— ЗАДАНИЕ A —
Где, по данным фрагмента текста о школе № 49, проходили первые уроки, пока не было школьного здания?
— ЗАДАНИЕ B —
Почему в землянке хлеб подвешивали к потолку? Ответьте по фрагменту текста о школе военного времени, в одном–трех предложениях.
— ЗАДАНИЕ C —
Продолжите рассказ о детстве Симы и школе военного времени в Челябинске. Начните после последнего предложения, где говорится о пионерском лагере в Калачево.

Несмотря на все трудности, неустроенный быт, 1 сентября для детей новоселов открылась школа № 49. Еще не было школьного здания, первые уроки проводили в клубе — щитовом бараке. Ребята сидели на скамьях, писали на коленках. Девятилетняя Сима пошла сразу во второй класс. Считать, писать и читать она научилась еще до войны, в детском саду. Правда, при записи в школу попросили табель за первый класс. Пришлось слукавить: мол, документы сгорели. Поначалу домашние задания приходилось делать на нарах. Но с наступлением холодов семья пере-ехала в землянку.

— Мама работала воспитателем в интернате. И ее коллега по секрету рассказала, что освобождает землянку, — вспоминает Хазанова. — Тогда мы самовольно заняли эту жилплощадь. Условия там были более комфортные: отдельный вход, электричество, плитка. Одна беда — мыши. Поэтому хлеб подвешивали к потолку. Мама пошла в деревню Сухомесово и выменяла там селедку на котенка. Эта кошка избавила от грызунов и очень долго жила у нас.
В Челябинске у Симы появились первые за время войны игрушки. Один работник завода подарил девочке чемоданчик, покрашенный коричневой краской. В нем было настоящее богатство: разноцветные зверушки, сделанные из парафина.
Школа военного времени
— О нас, ребятишках, как я сейчас понимаю, заботились не только по указам и постановлениям, а по велению души и сердца, — утверждает Серафима Лазаревна. — Руководство завода очень серьезное внимание уделяло как выпуску военной продукции, так и решению бытовых вопросов. В первом доме, построенном для работников завода, половину первого этажа сразу отдали школе. Две классные комнаты разделяла перегородка из фанерных листов. Но парты привезли настоящие. А согревали нас не только печки, но и тепло сердец милых интеллигентных учительниц, тоже эвакуированных. Общаясь с ними, мы получали знания, уроки жизни и культуры.
Чтобы ходить в школу, Симе достаточно было спуститься вниз по лестнице. На втором этаже поселили эвакуированных. Так называемые комнаты разделяли листы фанеры, с обеих сторон зажатые двухъярусными топчанами. Позднее в поселке построили целый квартал шлакоблочных бараков, первый из которых — для школы № 49. Здесь уже были настоящие классные комнаты, рекреации, учительская, кабинет директора и даже буфет, где ученикам выдавали 50-граммовые кусочки хлеба, посыпанные порошком сладкого какао. В 1945 году для школы построили новое здание, которое сохранилось до наших дней.

Руководство завода заботилось и о здоровье ребят. С лета 1943 года дети заводчан в три смены отдыхали в заводском пионерском лагере в Калачево.

— ИСХОДНЫЕ ДАННЫЕ —
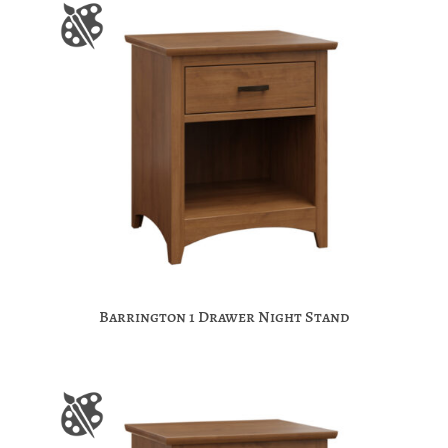
Barrington 1 Drawer Night Stand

— ОТВЕТ A —
В клубе, который размещался в щитовом бараке.

— ОТВЕТ B —
В землянке было много мышей, поэтому хлеб подвешивали к потолку. Позже от грызунов избавила кошка, которую мама выменяла на селедку в деревне Сухомесово.

— ОТВЕТ C —
— Уже будучи инспектором ОблОНО, присутствуя на уроке в начальной школе (читали и разбирали стихотворение Симонова «Сын артиллериста»), восхищалась заботой о нас, школьниках, в самые трудные годы войны. Хорошо помню слова учительницы, задающей нам задание по чтению в третьем классе (1943 — 1944 учебный год): «На дом — по старым учебникам «Мистер Твистер», а по новым — «Сын артиллериста». А ведь Константин Симонов только написал это стихотворение, в 1942 году! Но уже напечатали новые учебники и разослали нам, ребятишкам, опаленным войной, — рассказывает Серафима Лазаревна. — Нам, ученикам школы № 49, очень везло с учителями, особенно с математиками. Это были мужчины, фронтовики. Иван Матвеевич Клепиков, Виктор Степанович Суровцев, Николай Федорович Сироткин — замечательные педагоги, чуткие и добрейшие люди. Они сумели дать нам отличные знания и уроки воспитания на своем личном примере.

Из 16 выпускников 1951 года 12 выбрали профессии, связанные с математикой. Среди них Серафима Хазанова.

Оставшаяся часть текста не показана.